Work order 1 >> In the commentary on the tobacco cessation measure, write out the part between "Today, I explain" and "with Big Pharma.", inclusive, with "Big Pharma" changed to "pharmaceutical companies".
Work order 2 >> Summarize the commentary on the tobacco cessation measure in two sentences.
Work order 3 >> According to the commentary on the tobacco cessation measure, in which journal did Dr. Michael Fiore and colleagues publish their article?

As I discussed here last week, in an article published in the New England Journal of Medicine, Dr. Michael Fiore and colleagues defend the new Joint Commission tobacco cessation performance measure set for hospitals, which - strikingly - insists that every smoking patient be discharged with a prescription for a smoking cessation drug (unless it is specifically contraindicated or the patient refuses).
Today, I explain why this policy is misguided and how unfortunately it is that the policy results from an expert panel chair with multiple financial conflicts of interest with Big Pharma.
The Rest of the Story
Physician autonomy is one of the most important factors that I believe is essential to ensure the quality and integrity of medical care. When autonomy to treat patients in the best interest of the patient is taken away from physicians for any reason, whether it be economic or political, it erodes the quality of medical care, undermines the physician-patient relationship, and threatens to undo the essential element of medical practice upon which the entire practice relies.

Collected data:
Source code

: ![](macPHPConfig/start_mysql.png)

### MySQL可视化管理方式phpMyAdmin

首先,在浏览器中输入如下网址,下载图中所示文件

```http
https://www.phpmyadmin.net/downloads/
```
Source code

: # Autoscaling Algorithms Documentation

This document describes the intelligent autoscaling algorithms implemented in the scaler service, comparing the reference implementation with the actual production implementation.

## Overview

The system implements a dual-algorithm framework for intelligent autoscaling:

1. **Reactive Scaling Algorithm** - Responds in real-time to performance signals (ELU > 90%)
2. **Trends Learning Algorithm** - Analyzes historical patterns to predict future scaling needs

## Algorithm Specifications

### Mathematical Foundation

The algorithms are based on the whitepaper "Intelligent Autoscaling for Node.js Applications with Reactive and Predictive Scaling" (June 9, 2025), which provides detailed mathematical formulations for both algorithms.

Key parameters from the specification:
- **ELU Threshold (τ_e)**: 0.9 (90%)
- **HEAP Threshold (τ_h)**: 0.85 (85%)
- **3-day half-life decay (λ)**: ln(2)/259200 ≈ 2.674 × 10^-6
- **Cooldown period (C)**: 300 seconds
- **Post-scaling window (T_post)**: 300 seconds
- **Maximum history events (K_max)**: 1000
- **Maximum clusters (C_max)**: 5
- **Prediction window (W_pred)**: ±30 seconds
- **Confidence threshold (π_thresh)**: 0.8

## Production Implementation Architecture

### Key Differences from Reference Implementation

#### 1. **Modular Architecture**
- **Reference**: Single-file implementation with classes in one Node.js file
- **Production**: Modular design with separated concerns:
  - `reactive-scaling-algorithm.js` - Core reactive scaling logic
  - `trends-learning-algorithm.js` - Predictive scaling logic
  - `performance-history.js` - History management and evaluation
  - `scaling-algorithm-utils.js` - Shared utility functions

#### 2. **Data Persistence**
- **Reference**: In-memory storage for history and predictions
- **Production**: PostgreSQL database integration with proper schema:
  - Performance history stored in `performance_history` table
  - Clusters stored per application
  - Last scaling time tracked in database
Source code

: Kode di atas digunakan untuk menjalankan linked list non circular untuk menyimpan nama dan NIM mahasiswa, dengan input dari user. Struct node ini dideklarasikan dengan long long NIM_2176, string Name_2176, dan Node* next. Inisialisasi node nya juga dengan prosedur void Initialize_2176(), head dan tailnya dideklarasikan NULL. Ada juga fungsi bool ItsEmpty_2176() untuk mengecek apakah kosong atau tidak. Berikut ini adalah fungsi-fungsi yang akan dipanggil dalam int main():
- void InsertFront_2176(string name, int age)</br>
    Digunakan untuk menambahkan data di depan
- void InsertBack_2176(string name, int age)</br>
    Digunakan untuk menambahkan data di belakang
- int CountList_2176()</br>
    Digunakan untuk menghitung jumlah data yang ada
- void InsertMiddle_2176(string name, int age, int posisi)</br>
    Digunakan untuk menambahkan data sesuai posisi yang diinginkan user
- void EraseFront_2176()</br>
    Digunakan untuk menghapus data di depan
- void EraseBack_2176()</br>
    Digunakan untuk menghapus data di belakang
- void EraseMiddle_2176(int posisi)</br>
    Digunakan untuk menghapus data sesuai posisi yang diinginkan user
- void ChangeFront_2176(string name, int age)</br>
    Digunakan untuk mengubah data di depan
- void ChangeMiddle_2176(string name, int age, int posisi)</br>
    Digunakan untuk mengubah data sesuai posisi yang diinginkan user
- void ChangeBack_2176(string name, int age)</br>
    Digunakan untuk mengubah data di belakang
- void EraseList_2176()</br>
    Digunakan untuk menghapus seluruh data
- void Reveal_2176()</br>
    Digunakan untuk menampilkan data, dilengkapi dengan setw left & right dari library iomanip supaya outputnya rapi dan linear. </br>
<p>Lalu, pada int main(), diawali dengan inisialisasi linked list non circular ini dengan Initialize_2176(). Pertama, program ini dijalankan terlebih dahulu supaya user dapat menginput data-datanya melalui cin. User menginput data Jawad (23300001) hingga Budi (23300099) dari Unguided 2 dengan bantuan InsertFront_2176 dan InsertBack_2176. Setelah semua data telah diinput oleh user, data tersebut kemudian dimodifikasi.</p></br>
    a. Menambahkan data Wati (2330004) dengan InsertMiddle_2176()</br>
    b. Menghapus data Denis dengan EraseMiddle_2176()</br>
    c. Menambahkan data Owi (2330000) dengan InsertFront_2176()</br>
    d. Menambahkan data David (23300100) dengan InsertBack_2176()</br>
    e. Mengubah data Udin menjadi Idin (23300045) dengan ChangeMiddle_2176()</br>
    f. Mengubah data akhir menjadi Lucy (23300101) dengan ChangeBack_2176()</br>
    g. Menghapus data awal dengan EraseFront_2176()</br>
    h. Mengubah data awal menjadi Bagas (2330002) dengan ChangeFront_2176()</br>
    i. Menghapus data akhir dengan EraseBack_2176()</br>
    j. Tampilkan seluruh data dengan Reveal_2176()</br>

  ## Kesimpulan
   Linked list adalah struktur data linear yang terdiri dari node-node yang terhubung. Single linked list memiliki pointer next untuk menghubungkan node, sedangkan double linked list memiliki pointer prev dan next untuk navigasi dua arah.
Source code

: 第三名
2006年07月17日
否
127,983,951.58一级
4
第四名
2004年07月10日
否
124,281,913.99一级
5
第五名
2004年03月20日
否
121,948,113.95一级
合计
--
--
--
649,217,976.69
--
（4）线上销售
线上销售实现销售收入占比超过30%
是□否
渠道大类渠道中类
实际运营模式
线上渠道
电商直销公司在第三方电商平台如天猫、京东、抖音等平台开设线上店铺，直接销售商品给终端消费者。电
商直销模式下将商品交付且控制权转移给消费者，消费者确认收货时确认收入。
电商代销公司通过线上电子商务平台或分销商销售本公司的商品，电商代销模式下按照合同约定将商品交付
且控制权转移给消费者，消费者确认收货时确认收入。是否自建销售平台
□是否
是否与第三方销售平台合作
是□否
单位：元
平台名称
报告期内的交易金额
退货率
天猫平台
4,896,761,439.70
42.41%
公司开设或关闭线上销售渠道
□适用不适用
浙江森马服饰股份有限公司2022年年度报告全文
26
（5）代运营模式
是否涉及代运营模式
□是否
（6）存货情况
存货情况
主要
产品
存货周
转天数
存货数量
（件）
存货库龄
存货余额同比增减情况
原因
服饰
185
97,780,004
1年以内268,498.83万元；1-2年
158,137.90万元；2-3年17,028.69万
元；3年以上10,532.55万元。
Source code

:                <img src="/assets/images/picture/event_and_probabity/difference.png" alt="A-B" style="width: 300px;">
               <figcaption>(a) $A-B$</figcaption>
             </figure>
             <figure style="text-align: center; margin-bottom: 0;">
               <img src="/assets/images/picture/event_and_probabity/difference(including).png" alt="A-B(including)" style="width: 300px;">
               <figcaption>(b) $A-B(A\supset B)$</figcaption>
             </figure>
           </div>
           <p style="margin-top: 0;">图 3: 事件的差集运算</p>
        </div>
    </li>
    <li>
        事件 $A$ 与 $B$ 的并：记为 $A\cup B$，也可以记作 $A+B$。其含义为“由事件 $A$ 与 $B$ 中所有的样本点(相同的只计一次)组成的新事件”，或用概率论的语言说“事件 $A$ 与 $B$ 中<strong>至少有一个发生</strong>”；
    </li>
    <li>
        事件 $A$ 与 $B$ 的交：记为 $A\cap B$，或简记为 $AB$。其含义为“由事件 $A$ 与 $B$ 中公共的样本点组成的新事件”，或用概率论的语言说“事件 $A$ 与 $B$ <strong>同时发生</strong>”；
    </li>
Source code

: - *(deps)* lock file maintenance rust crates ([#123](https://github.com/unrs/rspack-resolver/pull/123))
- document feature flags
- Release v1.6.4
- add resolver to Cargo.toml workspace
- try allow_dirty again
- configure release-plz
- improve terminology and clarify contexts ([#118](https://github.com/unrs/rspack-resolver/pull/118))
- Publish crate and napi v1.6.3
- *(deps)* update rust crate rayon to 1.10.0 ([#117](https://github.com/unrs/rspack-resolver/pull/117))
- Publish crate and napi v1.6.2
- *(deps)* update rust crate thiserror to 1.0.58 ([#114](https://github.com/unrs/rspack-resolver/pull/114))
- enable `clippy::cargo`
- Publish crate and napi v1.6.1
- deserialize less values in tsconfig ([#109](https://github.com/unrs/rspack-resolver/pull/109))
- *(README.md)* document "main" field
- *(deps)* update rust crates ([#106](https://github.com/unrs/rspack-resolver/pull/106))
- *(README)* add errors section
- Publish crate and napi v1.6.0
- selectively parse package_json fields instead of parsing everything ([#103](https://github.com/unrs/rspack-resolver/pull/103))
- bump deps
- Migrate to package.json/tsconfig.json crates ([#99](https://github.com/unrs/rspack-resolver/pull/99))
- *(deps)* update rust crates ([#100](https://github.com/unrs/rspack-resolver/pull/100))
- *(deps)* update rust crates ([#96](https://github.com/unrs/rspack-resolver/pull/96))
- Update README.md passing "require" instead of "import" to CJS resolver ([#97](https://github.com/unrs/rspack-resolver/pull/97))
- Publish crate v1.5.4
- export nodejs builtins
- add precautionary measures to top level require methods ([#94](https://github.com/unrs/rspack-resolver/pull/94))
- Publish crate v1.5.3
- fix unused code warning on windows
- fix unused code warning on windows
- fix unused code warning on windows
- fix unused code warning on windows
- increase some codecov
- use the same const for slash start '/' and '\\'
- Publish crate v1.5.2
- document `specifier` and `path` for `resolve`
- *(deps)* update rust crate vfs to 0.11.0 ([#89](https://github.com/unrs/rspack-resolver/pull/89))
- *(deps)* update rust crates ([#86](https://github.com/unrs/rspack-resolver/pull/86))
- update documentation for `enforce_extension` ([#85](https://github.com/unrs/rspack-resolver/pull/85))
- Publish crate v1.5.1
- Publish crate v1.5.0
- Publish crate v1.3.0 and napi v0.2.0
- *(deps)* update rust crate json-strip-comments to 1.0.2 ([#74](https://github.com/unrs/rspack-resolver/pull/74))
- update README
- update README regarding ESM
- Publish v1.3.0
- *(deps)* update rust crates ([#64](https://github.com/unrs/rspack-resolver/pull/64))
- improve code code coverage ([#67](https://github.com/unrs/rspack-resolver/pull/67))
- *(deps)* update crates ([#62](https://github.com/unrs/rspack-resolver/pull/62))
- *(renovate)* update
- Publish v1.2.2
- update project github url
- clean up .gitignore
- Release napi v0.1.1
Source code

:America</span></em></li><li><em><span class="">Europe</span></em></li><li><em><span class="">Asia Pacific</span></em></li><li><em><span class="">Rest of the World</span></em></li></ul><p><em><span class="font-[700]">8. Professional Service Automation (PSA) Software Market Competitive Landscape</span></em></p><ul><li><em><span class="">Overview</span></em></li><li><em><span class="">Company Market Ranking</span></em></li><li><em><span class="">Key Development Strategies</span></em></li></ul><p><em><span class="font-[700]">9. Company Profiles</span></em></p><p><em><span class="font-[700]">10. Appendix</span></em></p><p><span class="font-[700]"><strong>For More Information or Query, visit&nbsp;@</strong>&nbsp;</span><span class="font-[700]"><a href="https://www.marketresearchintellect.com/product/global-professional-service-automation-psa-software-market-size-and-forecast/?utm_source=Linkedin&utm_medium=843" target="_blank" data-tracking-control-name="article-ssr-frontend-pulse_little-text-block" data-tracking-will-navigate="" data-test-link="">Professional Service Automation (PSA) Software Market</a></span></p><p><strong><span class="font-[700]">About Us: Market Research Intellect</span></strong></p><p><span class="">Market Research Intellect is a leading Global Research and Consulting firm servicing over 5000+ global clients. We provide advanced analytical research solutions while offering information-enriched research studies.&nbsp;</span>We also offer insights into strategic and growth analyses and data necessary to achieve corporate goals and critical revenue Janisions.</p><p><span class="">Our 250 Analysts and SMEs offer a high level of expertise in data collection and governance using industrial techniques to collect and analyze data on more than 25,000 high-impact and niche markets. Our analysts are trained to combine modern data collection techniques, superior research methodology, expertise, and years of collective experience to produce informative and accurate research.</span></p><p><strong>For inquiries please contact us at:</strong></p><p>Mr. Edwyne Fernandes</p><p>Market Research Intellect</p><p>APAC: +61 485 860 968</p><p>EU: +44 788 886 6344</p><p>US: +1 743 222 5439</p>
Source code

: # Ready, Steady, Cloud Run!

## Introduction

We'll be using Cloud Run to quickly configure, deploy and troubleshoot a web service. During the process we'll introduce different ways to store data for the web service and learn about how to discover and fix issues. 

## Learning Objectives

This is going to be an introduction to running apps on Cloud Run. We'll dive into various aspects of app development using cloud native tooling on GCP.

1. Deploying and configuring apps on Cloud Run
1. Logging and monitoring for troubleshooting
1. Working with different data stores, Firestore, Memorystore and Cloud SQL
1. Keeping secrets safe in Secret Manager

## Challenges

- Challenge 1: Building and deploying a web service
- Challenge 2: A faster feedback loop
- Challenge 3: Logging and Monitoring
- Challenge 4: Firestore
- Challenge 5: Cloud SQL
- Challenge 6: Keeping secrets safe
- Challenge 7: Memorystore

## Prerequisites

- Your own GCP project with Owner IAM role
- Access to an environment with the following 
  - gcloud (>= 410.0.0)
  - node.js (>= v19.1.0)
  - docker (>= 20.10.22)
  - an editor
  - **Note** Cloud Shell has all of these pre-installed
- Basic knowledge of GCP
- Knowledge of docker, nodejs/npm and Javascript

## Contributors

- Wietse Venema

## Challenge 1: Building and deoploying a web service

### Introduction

Written solution 1 >>
Today, I explain why this policy is misguided and how unfortunately it is that the policy results from an expert panel chair with multiple financial conflicts of interest with pharmaceutical companies.

Written solution 2 >> In the New England Journal of Medicine, Dr. Michael Fiore and colleagues defended a new Joint Commission measure requiring that every smoking patient be discharged with a prescription for a smoking cessation drug unless it is contraindicated or the patient refuses. The author calls the policy misguided, notes that it came from an expert panel chair with multiple financial conflicts of interest with Big Pharma, and argues that physician autonomy is essential to the quality and integrity of medical care.

Written solution 3 >> The New England Journal of Medicine.